Python之將Python字串生成PDF

jclian91發表於2019-05-17

原文網址 : https://www.cnblogs.com/jclian91/p/10880822.html

筆者在今天的工作中，遇到了一個需求，那就是如何將Python字串生成PDF。比如，需要把Python字串‘這是測試檔案’生成為PDF, 該PDF中含有文字‘這是測試檔案’。
經過一番檢索，筆者決定採用wkhtmltopdf這個軟體，它可以將HTML轉化為PDF。wkhtmltopdf的訪問網址為：https://wkhtmltopdf.org/downloads.html ，讀者可根據自己的系統下載對應的檔案並安裝。安裝好wkhtmltopdf，我們再安裝這個軟體的Python第三方模組——pdfkit，安裝方式如下：

pip install pdfkit

我們再討論如下問題：

如何將Python字串生成PDF；
如何生成PDF中的表格；
解決PDF生成速度慢的問題。

▶ [題目 A] 在這篇關於以Python字串生成PDF的文章中，筆者決定採用哪一個軟體將HTML轉化為PDF？
文章與其後的條目係兩份彼此獨立的材料。

(資料集所列條目)
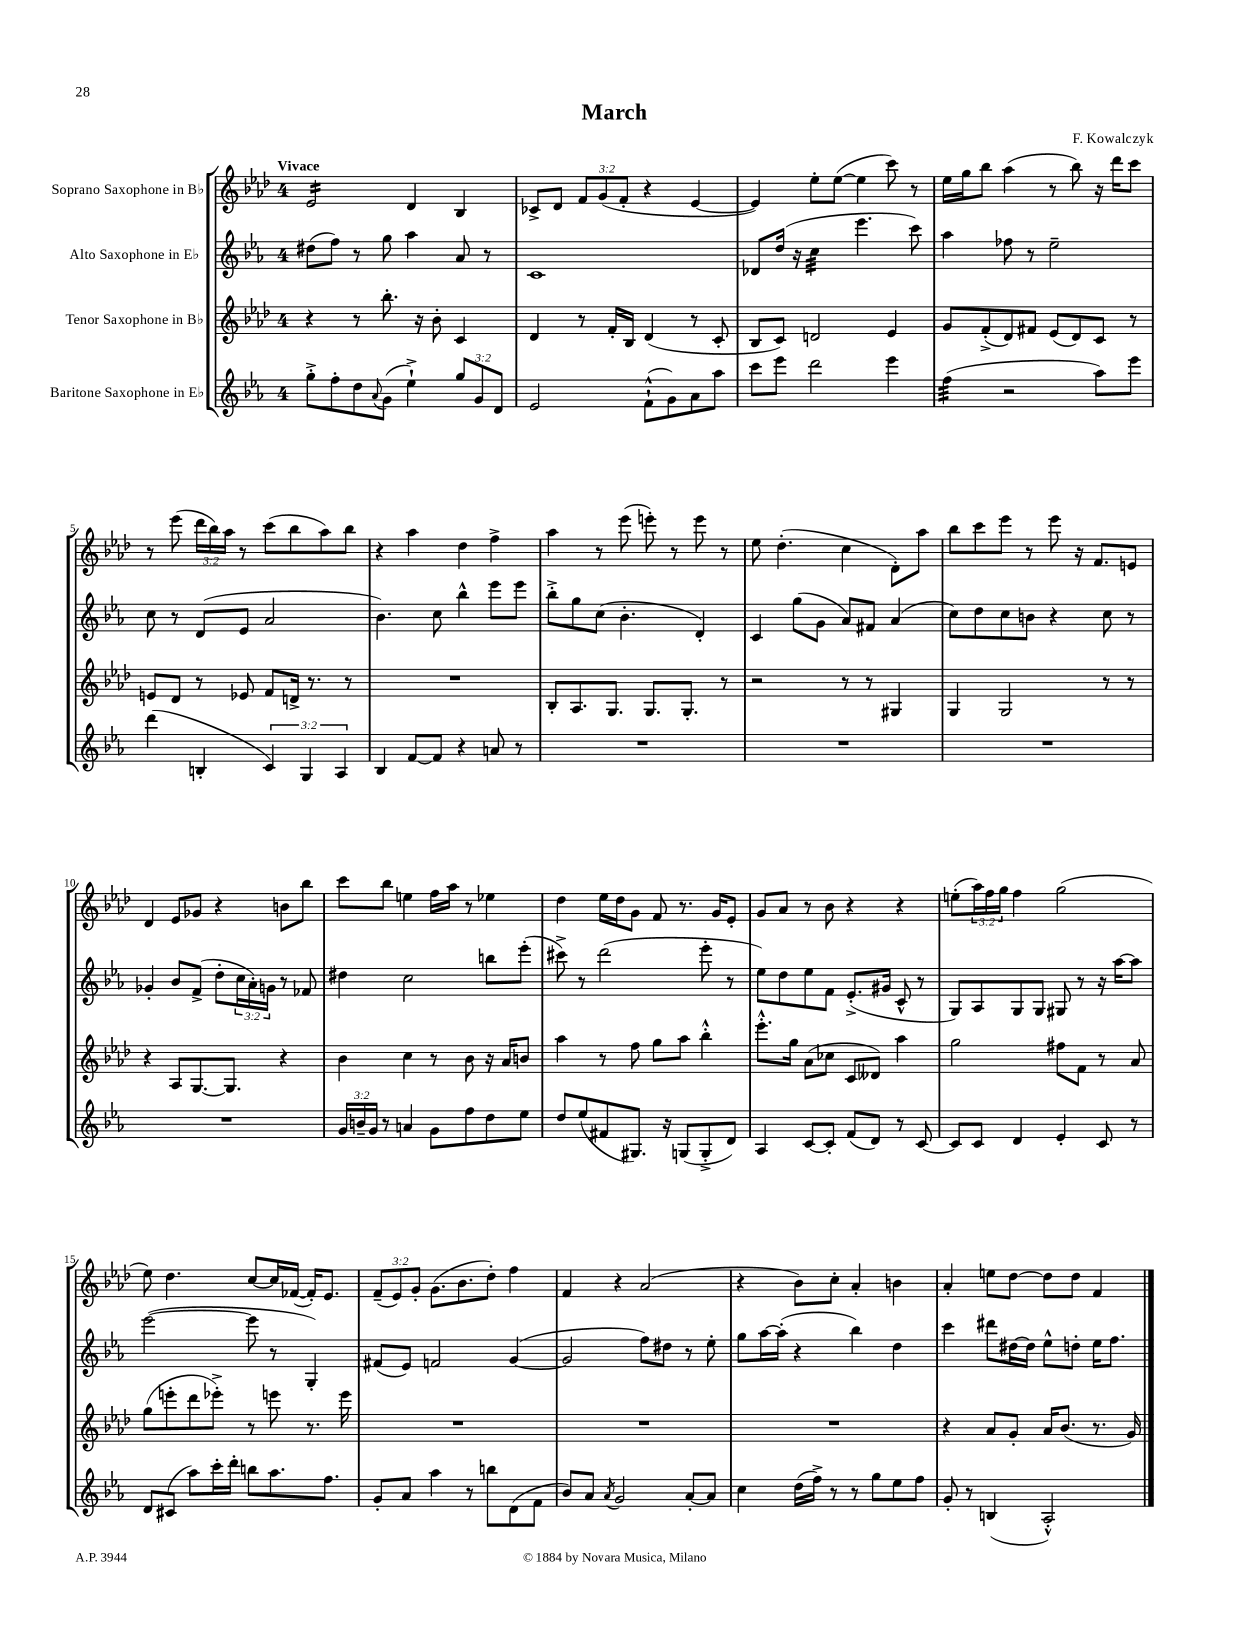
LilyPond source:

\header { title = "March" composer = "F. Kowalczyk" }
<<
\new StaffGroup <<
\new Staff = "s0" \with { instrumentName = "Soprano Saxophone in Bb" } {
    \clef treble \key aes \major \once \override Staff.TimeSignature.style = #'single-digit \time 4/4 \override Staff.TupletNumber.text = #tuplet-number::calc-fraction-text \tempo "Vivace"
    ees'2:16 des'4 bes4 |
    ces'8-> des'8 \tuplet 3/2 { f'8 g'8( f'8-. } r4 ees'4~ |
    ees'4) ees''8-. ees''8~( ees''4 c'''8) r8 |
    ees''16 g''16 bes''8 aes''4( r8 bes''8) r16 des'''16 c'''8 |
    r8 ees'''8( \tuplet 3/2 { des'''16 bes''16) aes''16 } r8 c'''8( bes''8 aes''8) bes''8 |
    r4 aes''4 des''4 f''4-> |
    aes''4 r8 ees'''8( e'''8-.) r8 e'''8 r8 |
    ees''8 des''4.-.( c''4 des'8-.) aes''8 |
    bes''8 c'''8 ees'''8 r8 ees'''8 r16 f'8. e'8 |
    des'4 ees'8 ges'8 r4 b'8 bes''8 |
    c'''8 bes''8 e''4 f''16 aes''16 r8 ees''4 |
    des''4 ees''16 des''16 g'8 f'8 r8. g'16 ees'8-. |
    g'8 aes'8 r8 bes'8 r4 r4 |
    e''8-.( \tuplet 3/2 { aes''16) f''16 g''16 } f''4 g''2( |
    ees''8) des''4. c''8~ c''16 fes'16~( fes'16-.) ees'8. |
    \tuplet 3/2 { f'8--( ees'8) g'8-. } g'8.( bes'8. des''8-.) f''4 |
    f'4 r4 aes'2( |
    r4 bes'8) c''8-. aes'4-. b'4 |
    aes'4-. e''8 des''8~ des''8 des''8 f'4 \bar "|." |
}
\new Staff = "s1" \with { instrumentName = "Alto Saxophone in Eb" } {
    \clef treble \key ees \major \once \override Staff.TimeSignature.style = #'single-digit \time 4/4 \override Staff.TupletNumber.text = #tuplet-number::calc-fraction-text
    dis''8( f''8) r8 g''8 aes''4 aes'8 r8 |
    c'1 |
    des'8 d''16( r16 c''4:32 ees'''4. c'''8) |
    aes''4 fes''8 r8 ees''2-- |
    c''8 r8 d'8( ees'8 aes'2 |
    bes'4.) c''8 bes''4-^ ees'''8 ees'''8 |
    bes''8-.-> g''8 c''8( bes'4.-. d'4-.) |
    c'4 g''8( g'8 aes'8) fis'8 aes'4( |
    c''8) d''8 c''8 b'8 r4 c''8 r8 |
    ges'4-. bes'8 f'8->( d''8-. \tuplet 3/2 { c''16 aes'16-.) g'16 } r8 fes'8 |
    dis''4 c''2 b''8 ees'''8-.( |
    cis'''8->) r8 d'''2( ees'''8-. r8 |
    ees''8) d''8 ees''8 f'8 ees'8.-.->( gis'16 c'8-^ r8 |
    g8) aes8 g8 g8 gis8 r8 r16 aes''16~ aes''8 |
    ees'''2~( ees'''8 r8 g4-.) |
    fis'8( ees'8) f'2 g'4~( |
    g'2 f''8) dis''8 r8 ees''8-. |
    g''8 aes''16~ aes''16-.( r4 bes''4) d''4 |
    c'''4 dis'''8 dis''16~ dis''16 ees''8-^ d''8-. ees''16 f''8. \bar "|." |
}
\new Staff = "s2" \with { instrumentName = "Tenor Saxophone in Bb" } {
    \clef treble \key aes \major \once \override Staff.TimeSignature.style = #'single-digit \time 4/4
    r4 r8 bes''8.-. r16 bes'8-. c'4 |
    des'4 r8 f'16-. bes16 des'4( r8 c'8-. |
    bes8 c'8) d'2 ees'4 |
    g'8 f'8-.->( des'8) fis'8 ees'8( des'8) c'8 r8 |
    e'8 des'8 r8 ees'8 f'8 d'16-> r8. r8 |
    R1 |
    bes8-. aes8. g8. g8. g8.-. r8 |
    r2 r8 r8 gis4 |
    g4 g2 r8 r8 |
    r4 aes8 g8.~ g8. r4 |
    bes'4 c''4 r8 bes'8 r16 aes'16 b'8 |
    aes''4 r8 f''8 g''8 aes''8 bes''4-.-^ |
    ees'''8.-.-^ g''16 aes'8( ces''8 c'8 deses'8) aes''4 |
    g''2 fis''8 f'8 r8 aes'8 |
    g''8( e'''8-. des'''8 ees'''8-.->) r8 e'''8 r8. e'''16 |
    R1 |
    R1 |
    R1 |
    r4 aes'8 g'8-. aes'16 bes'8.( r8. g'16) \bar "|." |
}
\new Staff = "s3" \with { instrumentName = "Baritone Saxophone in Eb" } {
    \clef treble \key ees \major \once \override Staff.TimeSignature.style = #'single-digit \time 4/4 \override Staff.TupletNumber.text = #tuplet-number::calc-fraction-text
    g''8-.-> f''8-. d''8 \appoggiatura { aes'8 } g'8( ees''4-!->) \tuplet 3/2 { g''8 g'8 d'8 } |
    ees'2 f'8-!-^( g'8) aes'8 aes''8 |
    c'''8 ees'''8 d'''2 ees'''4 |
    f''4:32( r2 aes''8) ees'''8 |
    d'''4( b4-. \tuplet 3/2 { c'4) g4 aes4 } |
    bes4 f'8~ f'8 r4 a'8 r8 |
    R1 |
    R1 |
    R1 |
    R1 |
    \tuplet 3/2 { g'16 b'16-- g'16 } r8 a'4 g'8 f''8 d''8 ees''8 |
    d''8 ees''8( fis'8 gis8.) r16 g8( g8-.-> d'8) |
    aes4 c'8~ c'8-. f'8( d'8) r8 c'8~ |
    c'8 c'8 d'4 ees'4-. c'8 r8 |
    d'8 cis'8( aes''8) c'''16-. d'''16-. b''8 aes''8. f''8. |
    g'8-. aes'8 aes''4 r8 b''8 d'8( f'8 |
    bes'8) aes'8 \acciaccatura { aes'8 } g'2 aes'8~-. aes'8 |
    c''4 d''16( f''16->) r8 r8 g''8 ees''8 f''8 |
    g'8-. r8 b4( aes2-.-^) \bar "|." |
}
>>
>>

▶ [題目 B] 請找出條目中所有含有字串「with」的行，並將其逐行抄錄。

▶ [答覆 A] wkhtmltopdf。

▶ [答覆 B]
\new Staff = "s0" \with { instrumentName = "Soprano Saxophone in Bb" } {
\new Staff = "s1" \with { instrumentName = "Alto Saxophone in Eb" } {
\new Staff = "s2" \with { instrumentName = "Tenor Saxophone in Bb" } {
\new Staff = "s3" \with { instrumentName = "Baritone Saxophone in Eb" } {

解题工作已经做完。